Millions of British adults have experienced suicidal thoughts or feelings due to their body image, a new survey has found.

The Mental Health Foundation polled 4,505 adults in March and revealed that one in eight (13 percent) of them had considered taking their own lives because of concerns relating to body image.

The charity commissioned the survey for Mental Health Awareness Week, which begins on Monday 15 May with a theme of body image in light of growing concerns over how this can contribute to poor mental wellbeing, particularly in young women.

More than a third of respondents said their body image left them feeling anxious (34 percent) or depressed (35 percent).

Additionally, 20 percent of those surveyed felt shame over the way they looked and 19 percent reported feeling “disgusted”.

The survey found that social media and images used in advertising have a significant part to play in how we perceive our body image, with almost half of the 18 to 24-year-olds blaming the former for provoking anxieties about the way they look while one in five said the latter.

Mark Rowland, the chief executive of the #MentalHealthFoundation, said the research clearly shows that body image is having an adverse effect on millions of people’s mental wellbeing.

“For some people, this is potentially very severe, with large numbers saying they have self-harmed or had #suicidal thoughts and feelings,” he added.

“Many people identified social media as an important factor causing them to worry about their body image – and the majority of respondents felt the Government needed to take more action.”

In light of the research, the charity is calling for effective regulation of how body image is portrayed in the media, urging the Advertising Standards Authority (ASA) to consider vetting ads from high-risk industries, such as cosmetic surgery companies and weight loss services.

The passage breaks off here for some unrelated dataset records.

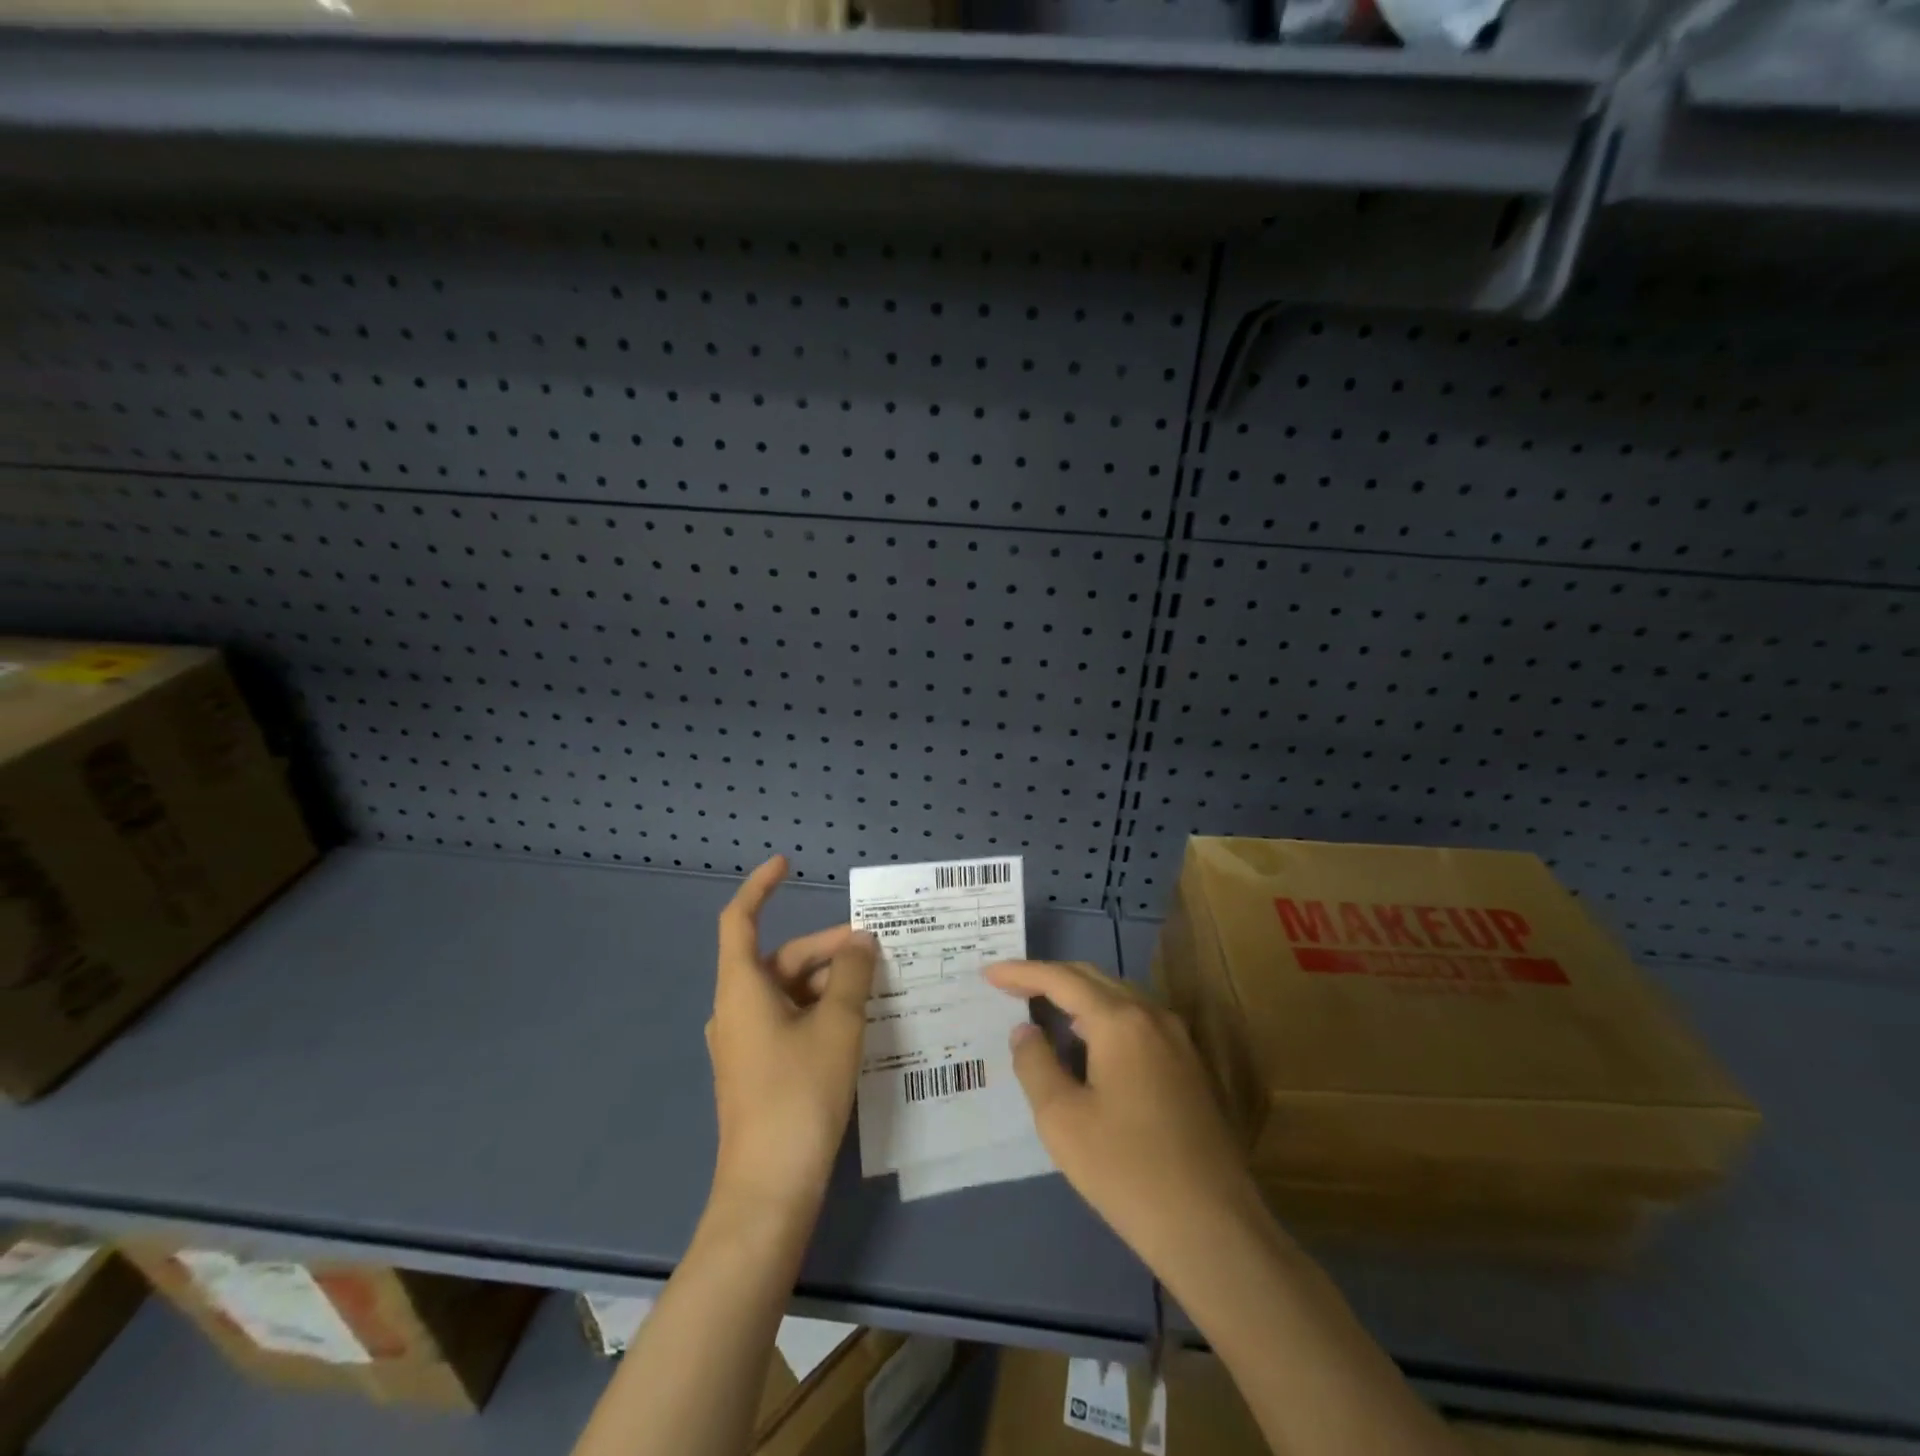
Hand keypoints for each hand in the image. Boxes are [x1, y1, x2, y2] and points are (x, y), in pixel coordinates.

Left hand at [706, 855, 876, 1218]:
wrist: (769, 1188)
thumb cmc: (800, 1094)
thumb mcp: (837, 1025)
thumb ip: (852, 974)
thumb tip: (862, 942)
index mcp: (741, 989)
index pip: (740, 919)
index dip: (761, 887)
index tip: (787, 865)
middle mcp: (736, 1009)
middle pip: (780, 959)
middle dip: (826, 947)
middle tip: (875, 948)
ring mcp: (745, 1042)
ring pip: (789, 991)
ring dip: (829, 981)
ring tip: (877, 984)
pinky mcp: (759, 1069)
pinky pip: (790, 1020)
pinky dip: (821, 1009)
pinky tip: (858, 1020)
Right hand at [985, 959, 1264, 1280]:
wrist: (1213, 1227)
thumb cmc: (1126, 1170)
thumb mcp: (1061, 1119)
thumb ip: (1035, 1064)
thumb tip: (1025, 1030)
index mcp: (1120, 1021)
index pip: (1062, 979)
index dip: (1022, 972)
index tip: (989, 973)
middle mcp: (1153, 1016)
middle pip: (1094, 979)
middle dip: (1050, 977)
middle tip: (1011, 986)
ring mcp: (1178, 1040)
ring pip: (1119, 998)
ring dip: (1078, 997)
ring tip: (1043, 1010)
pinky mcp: (1190, 1067)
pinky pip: (1138, 1021)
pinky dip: (1103, 1018)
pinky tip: (1088, 1044)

As for social media companies, the charity has directed them towards the Be Real Campaign’s Body Image Pledge, which encourages the companies to commit to finding new ways to promote a positive body image and ensure a diverse range of body types is presented on their platforms.

On its website, the charity also lists several tips for individuals on how to improve their relationships with their bodies. These include confiding in a trusted friend, spring-cleaning apps from your smartphone and exercising.